- WHAT THE EXERCISE ASKS: Here are records with pictures in them. Copy all of them exactly and leave the pictures out.

BEGIN DATA SHOWN

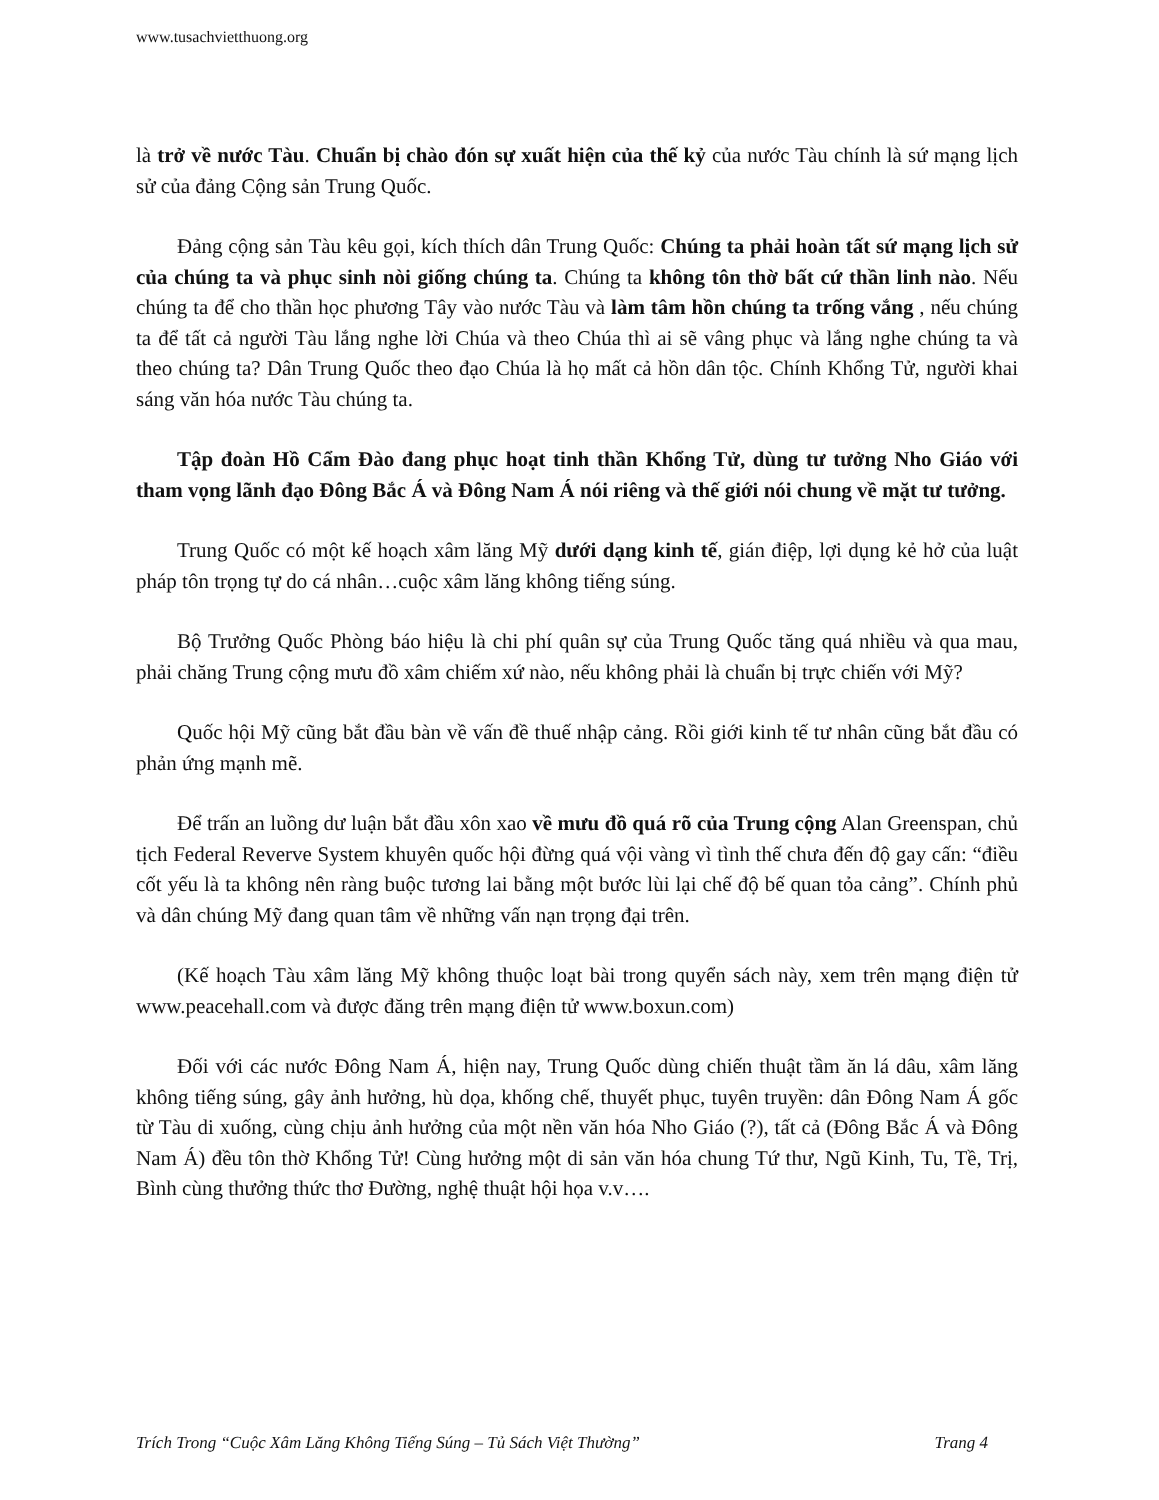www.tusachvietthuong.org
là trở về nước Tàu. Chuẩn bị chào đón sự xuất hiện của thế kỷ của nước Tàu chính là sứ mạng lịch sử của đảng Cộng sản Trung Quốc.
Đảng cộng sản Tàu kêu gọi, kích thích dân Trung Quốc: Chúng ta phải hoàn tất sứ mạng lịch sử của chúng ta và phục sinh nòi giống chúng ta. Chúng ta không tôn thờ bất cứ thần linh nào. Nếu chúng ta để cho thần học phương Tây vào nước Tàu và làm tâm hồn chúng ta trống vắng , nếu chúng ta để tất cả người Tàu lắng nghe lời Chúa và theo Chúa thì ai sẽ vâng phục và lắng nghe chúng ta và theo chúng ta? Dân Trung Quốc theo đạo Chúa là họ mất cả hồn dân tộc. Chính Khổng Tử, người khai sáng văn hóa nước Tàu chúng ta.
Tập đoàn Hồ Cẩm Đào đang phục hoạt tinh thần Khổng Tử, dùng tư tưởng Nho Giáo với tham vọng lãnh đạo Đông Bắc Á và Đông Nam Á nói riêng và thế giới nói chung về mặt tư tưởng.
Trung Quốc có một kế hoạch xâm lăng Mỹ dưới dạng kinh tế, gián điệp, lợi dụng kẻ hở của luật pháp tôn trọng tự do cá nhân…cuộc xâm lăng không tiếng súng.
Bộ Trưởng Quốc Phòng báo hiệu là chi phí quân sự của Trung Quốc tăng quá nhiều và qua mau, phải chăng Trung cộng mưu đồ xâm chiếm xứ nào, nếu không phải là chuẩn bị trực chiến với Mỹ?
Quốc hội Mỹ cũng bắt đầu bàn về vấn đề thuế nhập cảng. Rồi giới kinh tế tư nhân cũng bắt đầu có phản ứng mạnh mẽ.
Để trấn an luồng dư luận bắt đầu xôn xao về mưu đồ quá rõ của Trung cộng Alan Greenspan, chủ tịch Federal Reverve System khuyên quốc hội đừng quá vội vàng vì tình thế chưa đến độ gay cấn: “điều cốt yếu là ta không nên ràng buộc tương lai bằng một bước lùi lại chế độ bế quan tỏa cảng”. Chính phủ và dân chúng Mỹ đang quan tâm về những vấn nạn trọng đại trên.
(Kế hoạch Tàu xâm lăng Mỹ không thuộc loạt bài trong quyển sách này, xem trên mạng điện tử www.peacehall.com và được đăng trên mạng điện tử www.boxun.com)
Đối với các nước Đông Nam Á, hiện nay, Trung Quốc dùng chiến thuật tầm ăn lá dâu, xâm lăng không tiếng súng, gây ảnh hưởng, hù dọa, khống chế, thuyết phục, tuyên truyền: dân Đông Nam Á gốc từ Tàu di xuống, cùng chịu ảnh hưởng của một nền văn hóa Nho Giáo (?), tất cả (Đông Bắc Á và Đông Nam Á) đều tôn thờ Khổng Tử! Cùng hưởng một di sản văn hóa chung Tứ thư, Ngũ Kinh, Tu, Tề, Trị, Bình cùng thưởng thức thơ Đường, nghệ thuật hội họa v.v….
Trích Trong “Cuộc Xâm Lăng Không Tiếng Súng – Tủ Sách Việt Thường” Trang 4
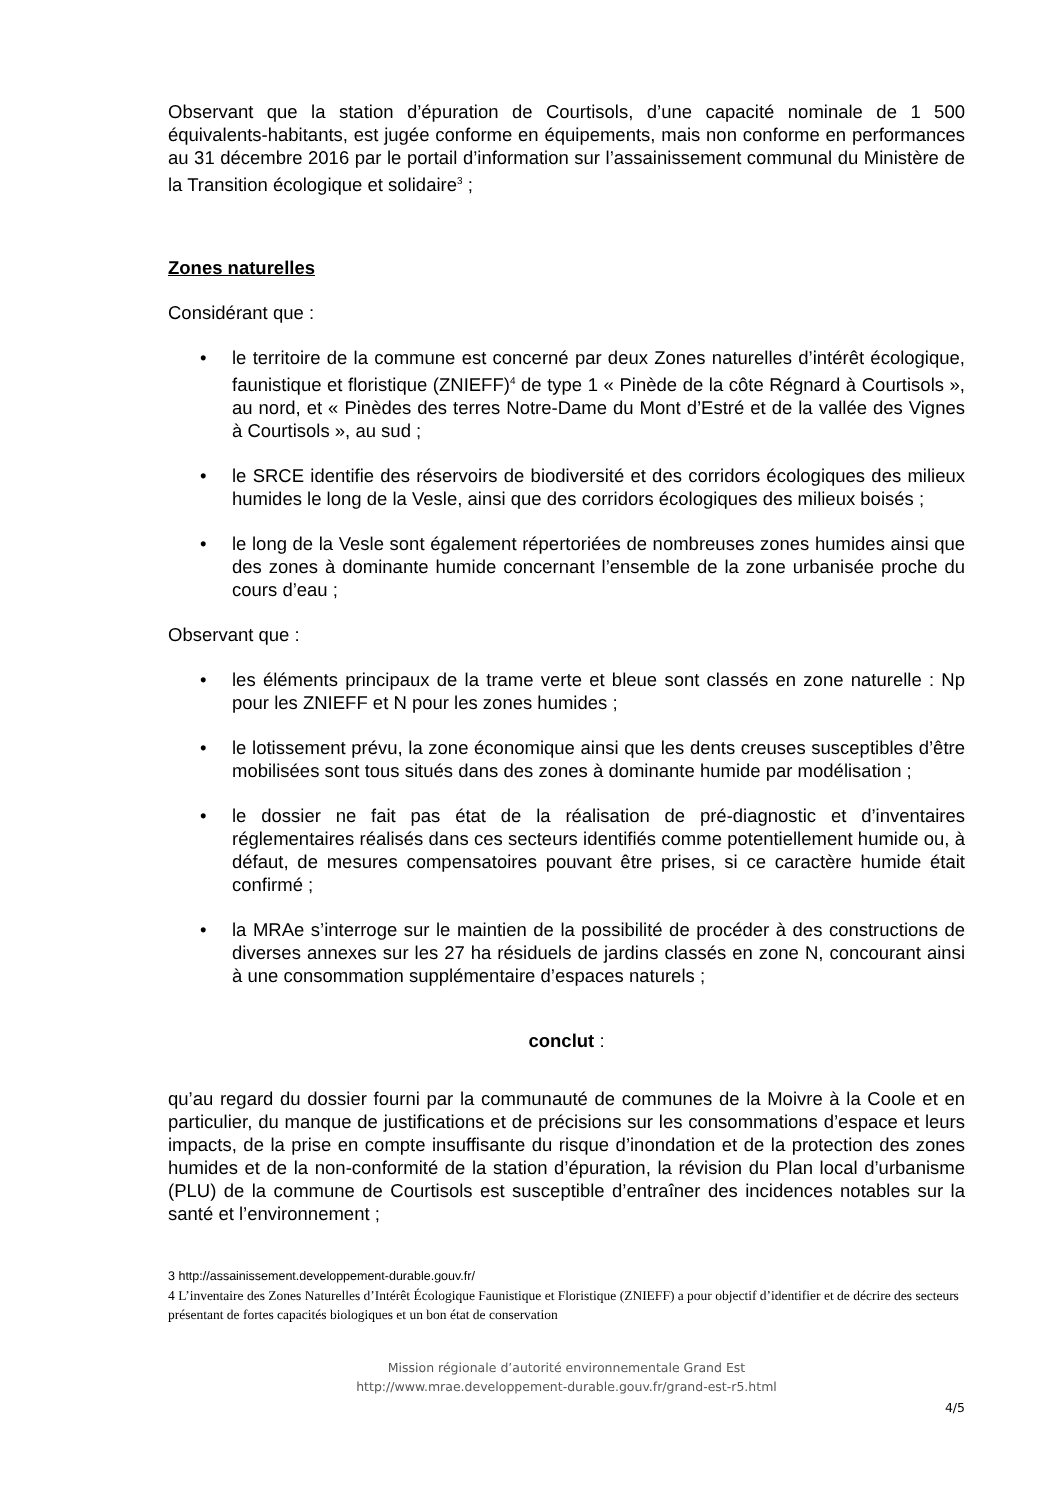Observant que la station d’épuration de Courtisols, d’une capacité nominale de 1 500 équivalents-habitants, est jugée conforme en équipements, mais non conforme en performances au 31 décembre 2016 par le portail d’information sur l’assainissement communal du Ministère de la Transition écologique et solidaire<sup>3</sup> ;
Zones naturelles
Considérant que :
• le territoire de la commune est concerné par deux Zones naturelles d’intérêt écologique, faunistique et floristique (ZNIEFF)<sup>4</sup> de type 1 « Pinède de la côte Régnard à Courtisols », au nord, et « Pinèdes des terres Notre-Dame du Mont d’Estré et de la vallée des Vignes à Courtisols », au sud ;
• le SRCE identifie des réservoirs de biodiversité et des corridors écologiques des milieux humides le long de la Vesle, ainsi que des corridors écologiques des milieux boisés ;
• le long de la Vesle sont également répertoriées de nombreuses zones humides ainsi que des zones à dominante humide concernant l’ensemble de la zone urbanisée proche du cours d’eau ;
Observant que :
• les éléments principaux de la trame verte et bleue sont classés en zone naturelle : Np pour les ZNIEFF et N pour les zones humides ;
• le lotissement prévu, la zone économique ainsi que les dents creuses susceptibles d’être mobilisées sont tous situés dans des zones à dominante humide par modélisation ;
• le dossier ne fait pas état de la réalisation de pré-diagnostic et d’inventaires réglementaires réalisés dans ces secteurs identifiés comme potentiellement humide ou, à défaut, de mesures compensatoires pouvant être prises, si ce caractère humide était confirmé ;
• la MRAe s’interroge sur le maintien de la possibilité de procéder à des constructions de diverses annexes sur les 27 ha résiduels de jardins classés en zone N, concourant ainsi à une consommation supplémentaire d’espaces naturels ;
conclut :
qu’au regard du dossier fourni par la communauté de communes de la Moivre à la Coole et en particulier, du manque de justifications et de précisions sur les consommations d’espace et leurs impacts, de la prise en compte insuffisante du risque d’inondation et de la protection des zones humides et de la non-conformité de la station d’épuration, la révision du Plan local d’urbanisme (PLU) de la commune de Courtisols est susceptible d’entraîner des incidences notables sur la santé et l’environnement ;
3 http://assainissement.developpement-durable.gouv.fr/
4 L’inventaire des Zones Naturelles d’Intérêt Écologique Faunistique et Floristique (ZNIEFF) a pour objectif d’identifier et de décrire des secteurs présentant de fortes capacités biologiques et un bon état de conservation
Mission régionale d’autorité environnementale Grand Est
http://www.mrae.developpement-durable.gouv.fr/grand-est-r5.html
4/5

END DATA SHOWN

- WRITTEN REPLY:
www.tusachvietthuong.org
là trở về nước Tàu. Chuẩn bị chào đón sự xuất hiện của thế kỷ của nước Tàu chính là sứ mạng lịch sử của đảng Cộng sản Trung Quốc.
Đảng cộng sản Tàu kêu gọi, kích thích dân Trung Quốc: Chúng ta phải hoàn tất sứ mạng lịch sử của chúng ta và phục sinh nòi giống chúng ta. Chúng ta không tôn thờ bất cứ thần linh nào. Nếu chúng ta để cho thần học phương Tây vào nước Tàu và làm tâm hồn chúng ta trống vắng , nếu chúng ta để tất cả người Tàu lắng nghe lời Chúa và theo Chúa thì ai sẽ vâng phục và lắng nghe chúng ta và theo chúng ta? Dân Trung Quốc theo đạo Chúa là họ mất cả hồn dân tộc. Chính Khổng Tử, người khai sáng văn hóa nước Tàu chúng ta.
Tập đoàn Hồ Cẩm Đào đang phục hoạt tinh thần Khổng Tử, dùng tư tưởng Nho Giáo với tham vọng lãnh đạo Đông Bắc Á và Đông Nam Á nói riêng và thế giới nói chung về mặt tư tưởng.
Trung Quốc có một kế hoạch xâm lăng Mỹ dưới dạng kinh tế, gián điệp, lợi dụng kẻ hở của luật pháp tôn trọng tự do cá nhân…cuộc xâm lăng không tiếng súng.
Bộ Trưởng Quốc Phòng báo hiệu là chi phí quân sự của Trung Quốc tăng quá nhiều và qua mau, phải chăng Trung cộng mưu đồ xâm chiếm xứ nào, nếu không phải là chuẩn bị trực chiến với Mỹ?
Quốc hội Mỹ cũng bắt đầu bàn về vấn đề thuế nhập cảng. Rồi giới kinh tế tư nhân cũng bắt đầu có phản ứng mạnh mẽ.
Để trấn an luồng dư luận bắt đầu xôn xao về mưu đồ quá rõ của Trung cộng Alan Greenspan, chủ tịch Federal Reverve System khuyên quốc hội đừng quá vội vàng vì tình thế chưa đến độ gay cấn: “điều cốt yếu là ta không nên ràng buộc tương lai bằng một bước lùi lại chế độ bế quan tỏa cảng”. Chính phủ và dân chúng Mỹ đang quan tâm về những vấn nạn trọng đại trên.
(Kế hoạch Tàu xâm lăng Mỹ không thuộc loạt bài trong quyển sách này, xem trên mạng điện tử www.peacehall.com và được đăng trên mạng điện tử www.boxun.com)
Đối với các nước Đông Nam Á, hiện nay, Trung Quốc dùng chiến thuật tầm ăn lá dâu, xâm lăng không tiếng súng, gây ảnh hưởng, hù dọa, khống chế, thuyết phục, tuyên truyền: dân Đông Nam Á gốc từ Tàu di xuống, cùng chịu ảnh hưởng của một nền văn hóa Nho Giáo (?), tất cả (Đông Bắc Á và Đông Nam Á) đều tôn thờ Khổng Tử! Cùng hưởng một di sản văn hóa chung Tứ thư, Ngũ Kinh, Tu, Tề, Trị, Bình cùng thưởng thức thơ Đường, nghệ thuật hội họa v.v….
Trích Trong “Cuộc Xâm Lăng Không Tiếng Súng – Tủ Sách Việt Thường” Trang 4
Observant que la station d’épuration de Courtisols, d’une capacité nominale de 1 500 équivalents-habitants, est jugée conforme en équipements, mais non conforme en performances au 31 décembre 2016 par le portail d’information sur l’assainissement communal du Ministère de la Transition écologique et solidaire<sup>3</sup> ;
Zones naturelles
Considérant que :
• le territoire de la commune est concerné par deux Zones naturelles d’intérêt écologique, faunistique et floristique (ZNIEFF)<sup>4</sup> de type 1 « Pinède de la côte Régnard à Courtisols », au nord, et « Pinèdes des terres Notre-Dame du Mont d’Estré et de la vallée des Vignes à Courtisols », au sud ;
• le SRCE identifie des réservoirs de biodiversité et des corridors écologiques des milieux humides le long de la Vesle, ainsi que des corridors écologiques des milieux boisés ;
• le long de la Vesle sont également répertoriées de nombreuses zones humides ainsi que des zones à dominante humide concernant l’ensemble de la zone urbanisée proche du cours d’eau ;
Observant que :
• les éléments principaux de la trame verte et bleue sont classés en zone naturelle : Np pour les ZNIEFF et N pour les zones humides ;
• le lotissement prévu, la zone économique ainsi que les dents creuses susceptibles d’être mobilisées sont tous situés dans des zones à dominante humide par modélisation ;
• le dossier ne fait pas état de la réalisation de pré-diagnostic et d’inventaires réglementaires réalisés dans ces secteurs identifiés comme potentiellement humide ou, à défaut, de mesures compensatoires pouvant être prises, si ce caractère humide était confirmé ;
• la MRAe s’interroge sur le maintien de la possibilité de procéder à des constructions de diverses annexes sur les 27 ha résiduels de jardins classés en zone N, concourant ainsi à une consommation supplémentaire d’espaces naturels ;
conclut :
qu’au regard du dossier fourni par la communauté de communes de la Moivre à la Coole et en particulier, du manque de justifications et de précisions sur les consommations d’espace et leurs impacts, de la prise en compte insuffisante du risque d’inondation et de la protection des zones humides et de la non-conformité de la station d’épuration, la révision du Plan local d’urbanisme (PLU) de la commune de Courtisols est susceptible d’entraîner des incidences notables sur la santé et l’environnement ;
3 http://assainissement.developpement-durable.gouv.fr/
4 L’inventaire des Zones Naturelles d’Intérêt Écologique Faunistique et Floristique (ZNIEFF) a pour objectif d’identifier et de décrire des secteurs présentant de fortes capacités biologiques et un bon état de conservation
Mission régionale d’autorité environnementale Grand Est
http://www.mrae.developpement-durable.gouv.fr/grand-est-r5.html
4/5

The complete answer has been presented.